19 February 2009

Norwich


Londoners are ever ready to cast aspersions. When they're not busy trying to make fun of the Welsh or the Scots they sometimes direct their derision towards the supposedly irredeemably provincial and backward denizens of Norwich, who are apparently all in some way related. Comedian Marcus Brigstocke has a line in his routine where he asks the audience if anyone's from Norwich; if he gets an affirmative, Brigstocke cries 'Hey! Gimme six!'

Despite these casual Norfolkist attitudes, I decided to visit Norwich to see the place for myself. I'm already part of the way there working in Chelmsford, and I took the train up through Essex and Suffolk to Norwich on Friday night. The B&B I'd booked turned out to be on a busy road and didn't have double-glazed windows, so I had rather sleepless nights even with my trusty earplugs in.

On Saturday morning I set out for Norwich Cathedral, which was the highlight of my brief visit. Construction of this beautiful Romanesque building was begun in 1096 and completed around 1145, and it's a fine example of the period. The needle-sharp spire is the second highest in England after Salisbury Cathedral's, and in the cathedral treasury you can still see some of the Norman wall paintings.





After admiring the vaulting in the nave and the high altar I enjoyed photographing the adjacent cloisters, which featured in a scene of the recent movie, Dean Spanley - the bit where Peter O'Toole's curmudgeonly old character mischievously trips up a little boy running past. It's a great location, and you can easily take in the centuries of history in the structure.




Close by the outside wall at the cathedral's east end is a small grave marked with a memorial cross. Buried beneath is Edith Cavell, the British nurse who was executed by the Germans in Belgium in 1915 for assisting Allied prisoners to escape captivity.

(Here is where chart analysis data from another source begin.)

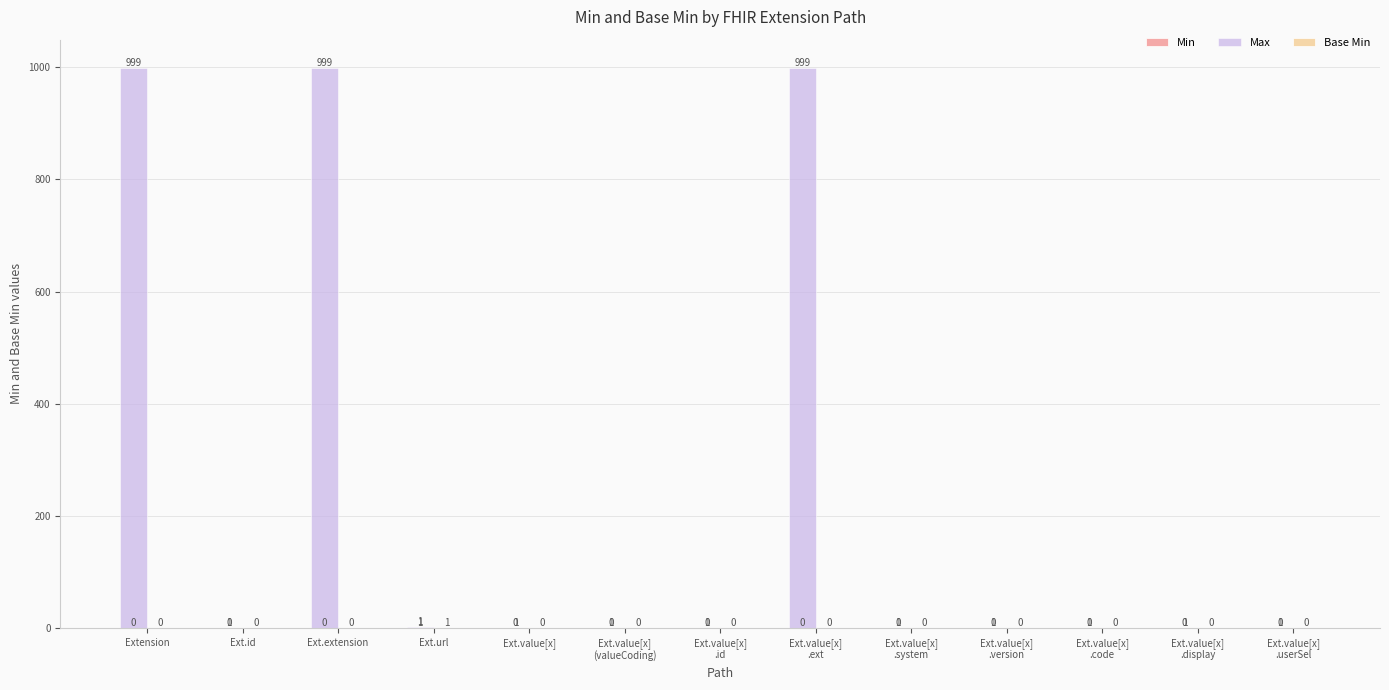

What is the highest value of the Min series?

1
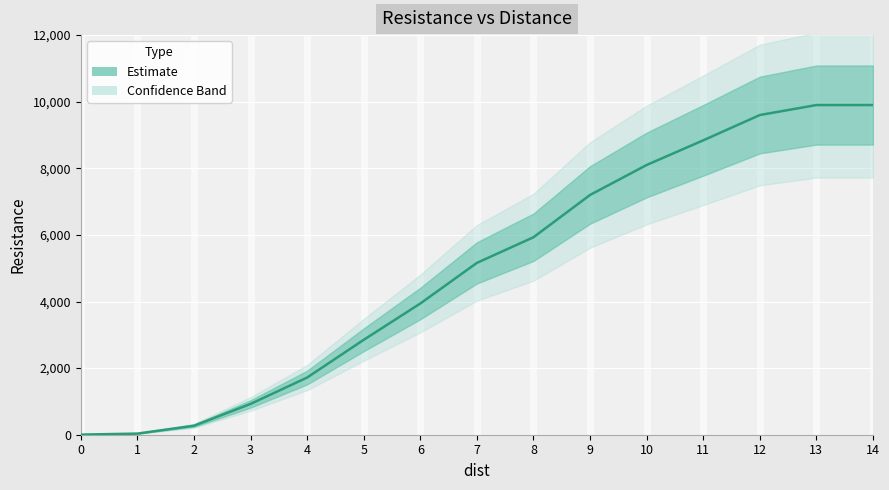

Where is the data nearest to the value 4951?

7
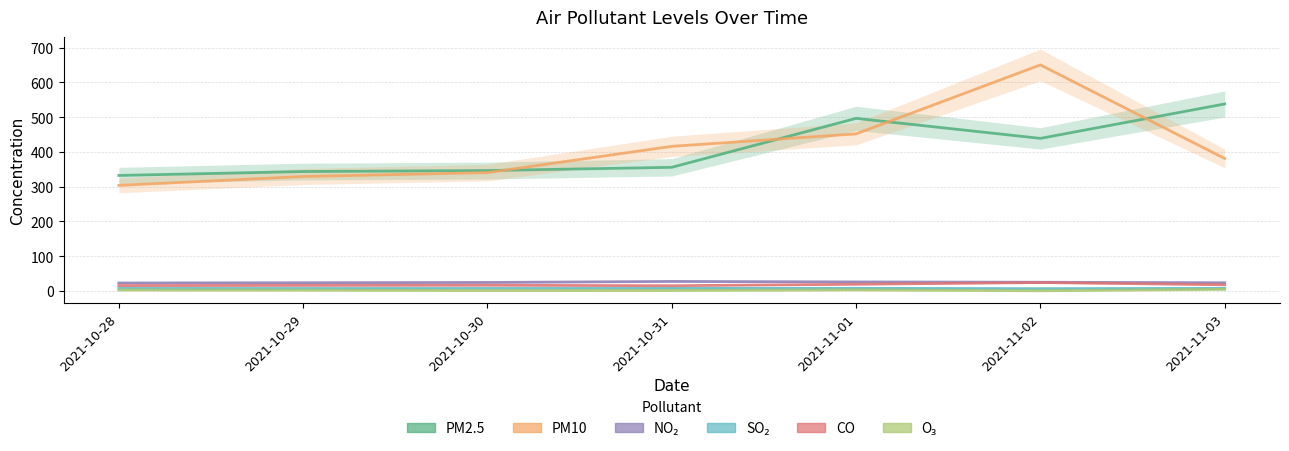

What is the label of the 5th point from the left?

2021-11-01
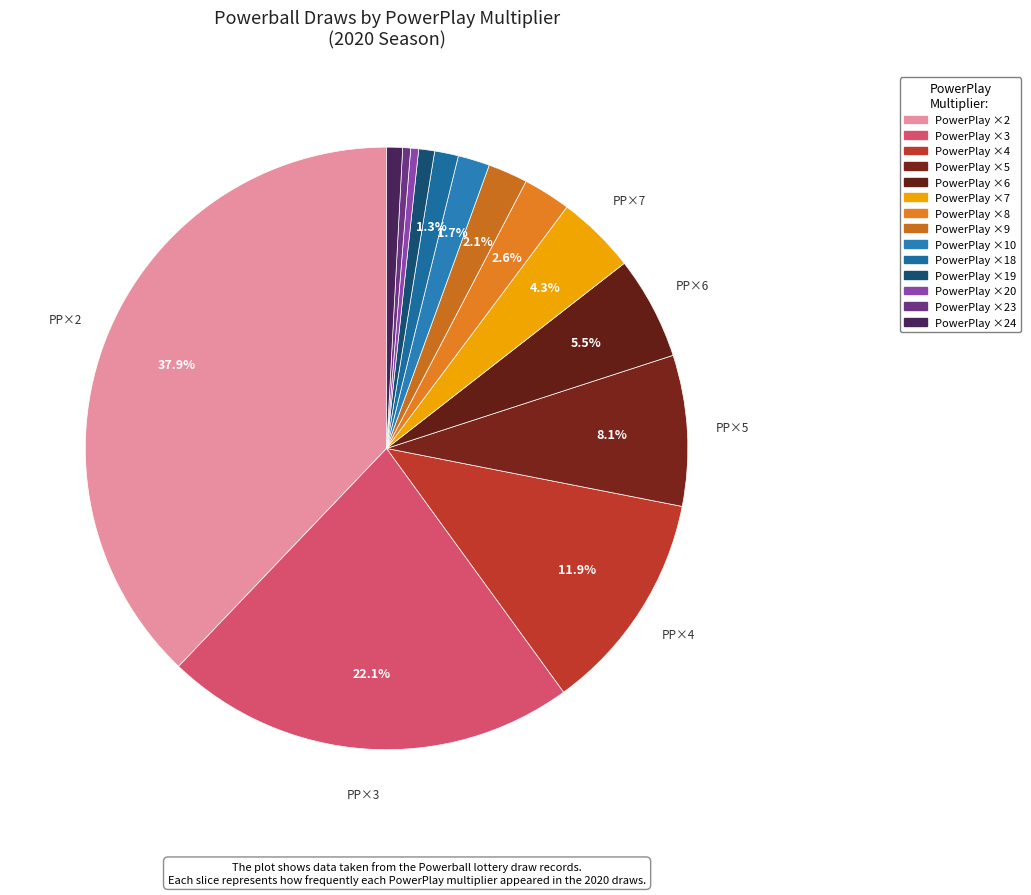

How many segments does this pie chart have?

14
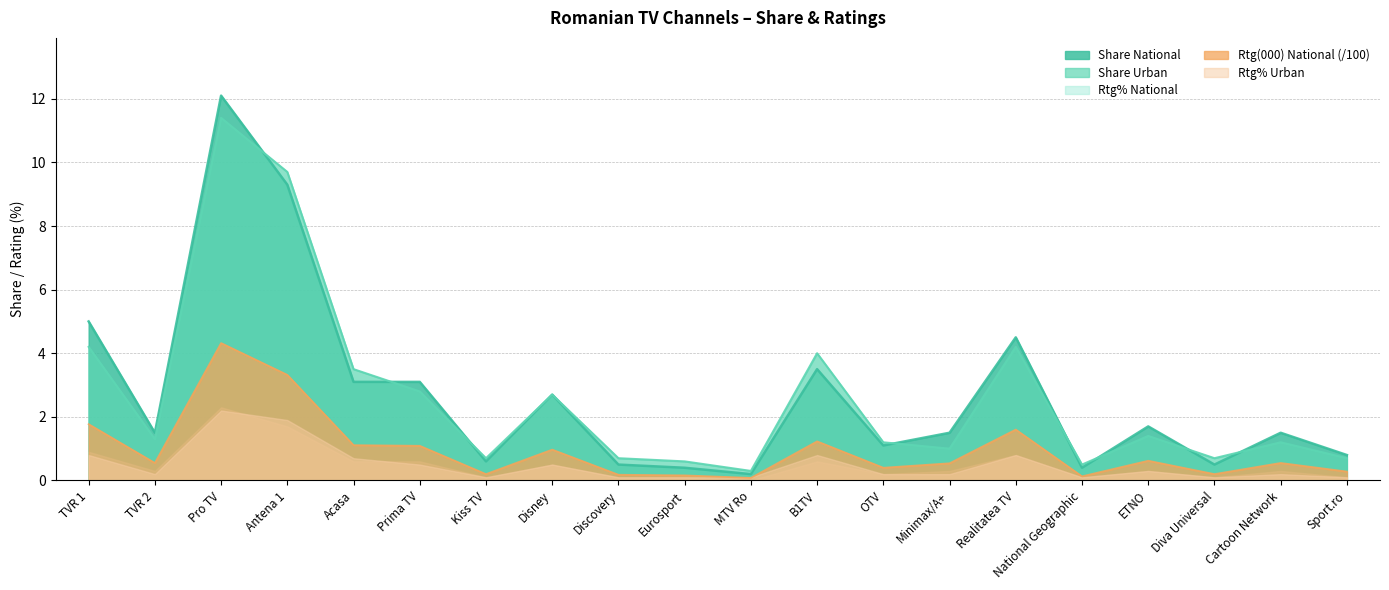

What value does the Share National series have at Minimax/A+?

1.5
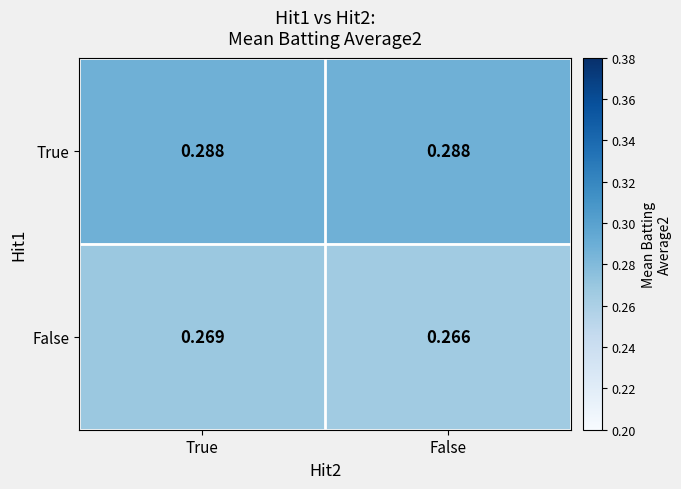

Is the value of False at True greater than the value of True at True?

No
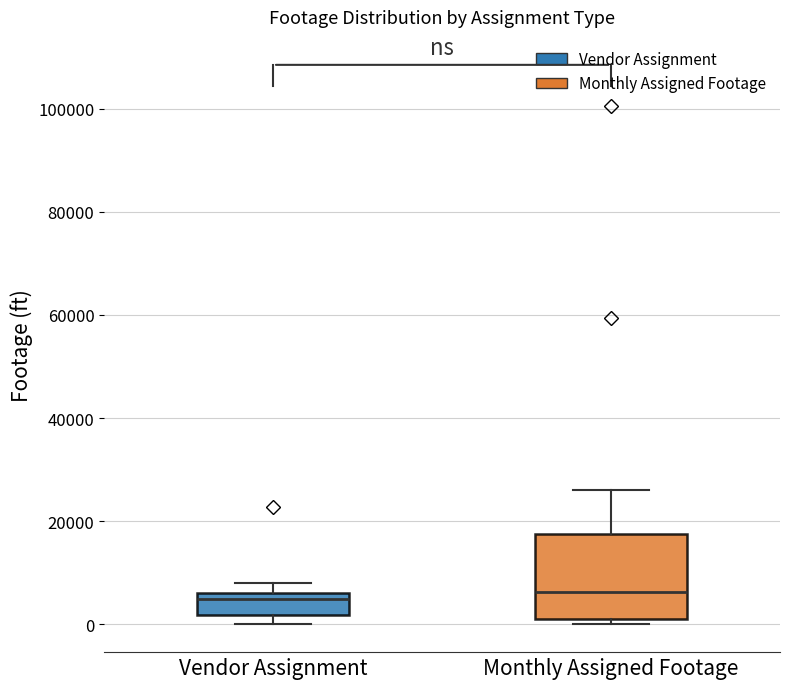

Which box is the tallest, from its lower edge to its upper edge?

Monthly Assigned Footage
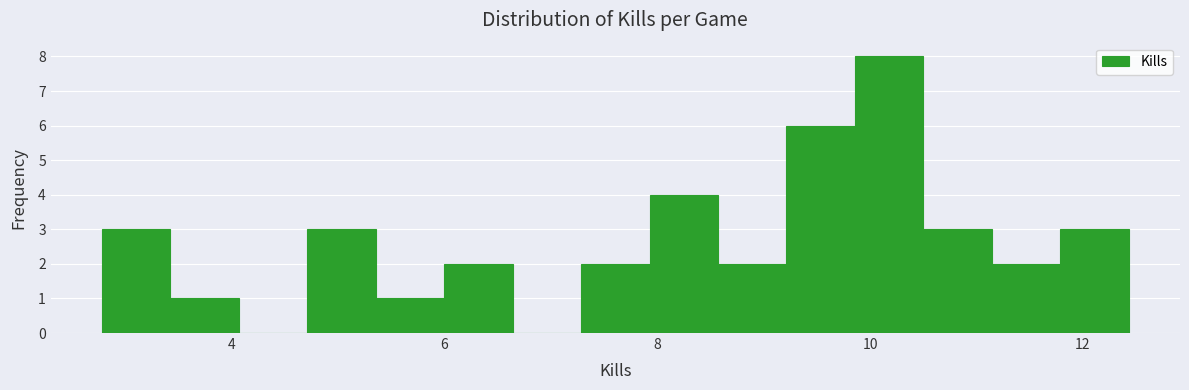

Read against the x-axis, roughly where is the centre of the tallest bar?

10.2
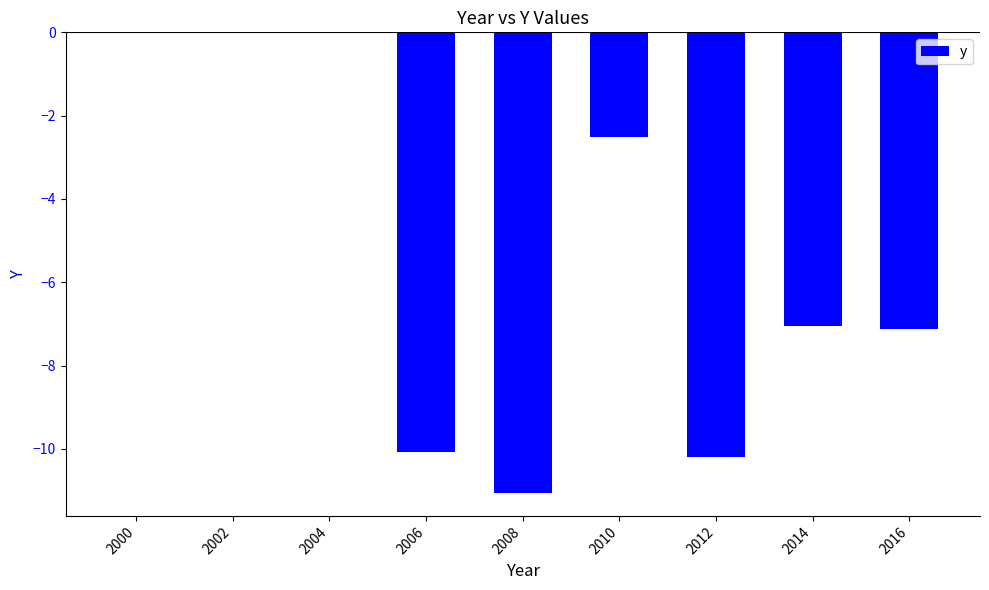

True or false: the data shows -2.5 at 2010.

True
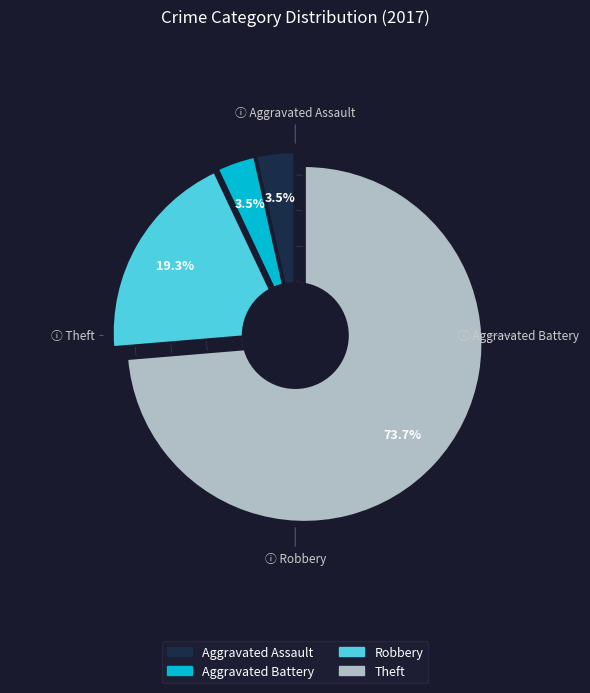

To the nearest percent, what portion does Aggravated Assault represent?

4%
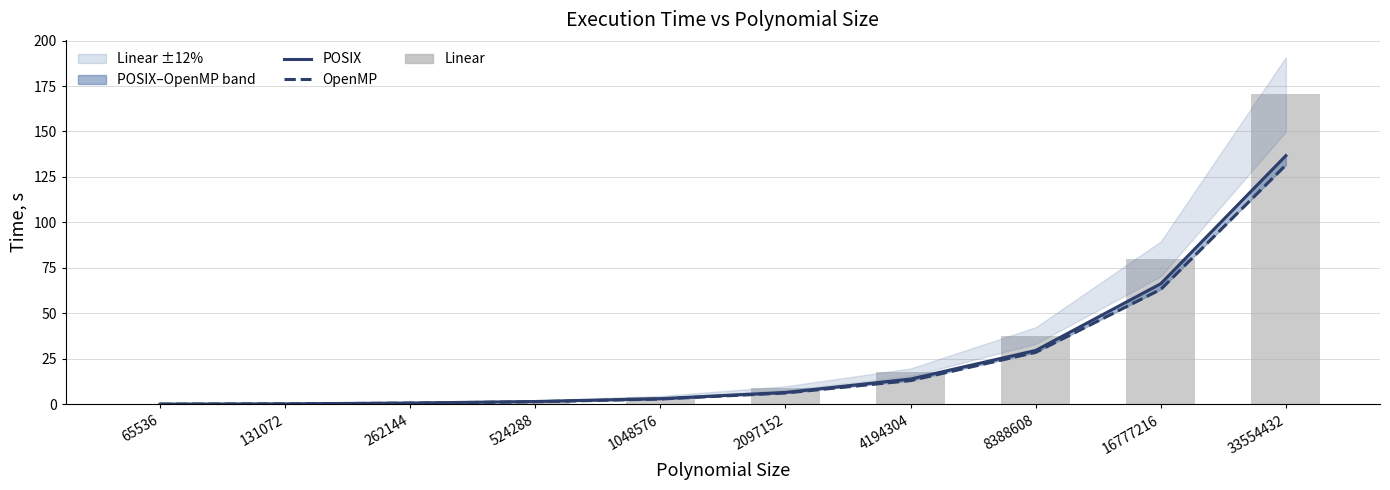

Is the value of OpenMP at 65536 greater than the value of Linear at 1048576?

No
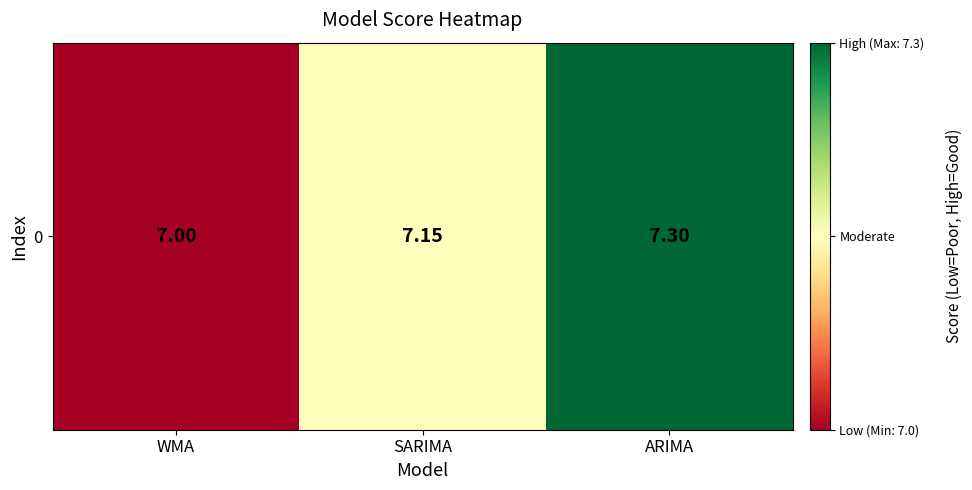

What is the average value?

7.1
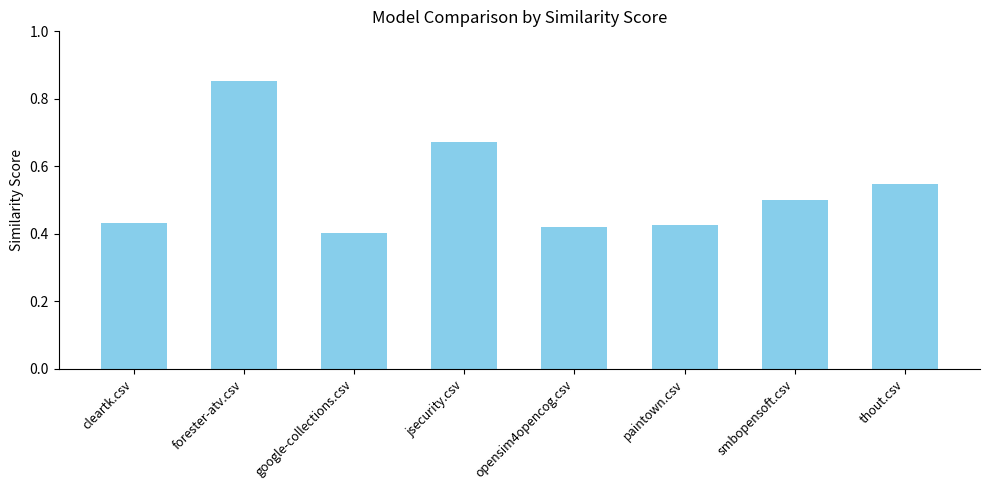

What is the label of the 1st bar from the left?

cleartk.csv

This act of cruelty galvanised the British war effort and Cavell became a well-known war martyr, with a prominent statue of her erected outside the National Portrait Gallery near Trafalgar Square. As a result of the incident 'Edith' also became a popular first name for French and Belgian girls; Edith Piaf was probably the most famous example, as she was born not long after the event.



I also visited Norwich Castle, which is a square keep situated in a striking pose atop a mound in the centre of the old town. Like the cathedral, this is an original Norman building: construction began in 1067, the year after the Norman Conquest. While the original medieval stone facing of the keep was replaced by 'tidier' stonework in the 19th century, the sheer dominant bulk of the castle looming over the town is still undeniably impressive. Now in addition to holding the town's museum the castle also acts as Norwich's arts centre, with a strong collection of local paintings and artefacts, including the beautiful Harford Farm Brooch, a Saxon work of art from the 7th century, which was buried about 700AD. A small piece of the brooch was repaired before it was lost or buried, and we might know the artisan's name, Luda, because it was scratched in runic text on the back.



Back at the B&B that evening the traffic noise was compounded by the arrival of a posse of Englishers who had been out on the turps. They arrived back at 3.30am and proceeded to shout and sing in the corridors, banging on doors now and then. Not impressed! Perhaps they had been to a salubrious establishment I had passed by earlier in the day. Outside the Mercy nightclub a sign advertised this classy entertainment:

Traffic light party
Wear RED: NOT available; YELLOW: Buy me a drink and I'll think about it!; GREEN: I'm Gaggin' GO GO GO!


I liked how they decided that spelling 'gagging' out in full was probably too formal.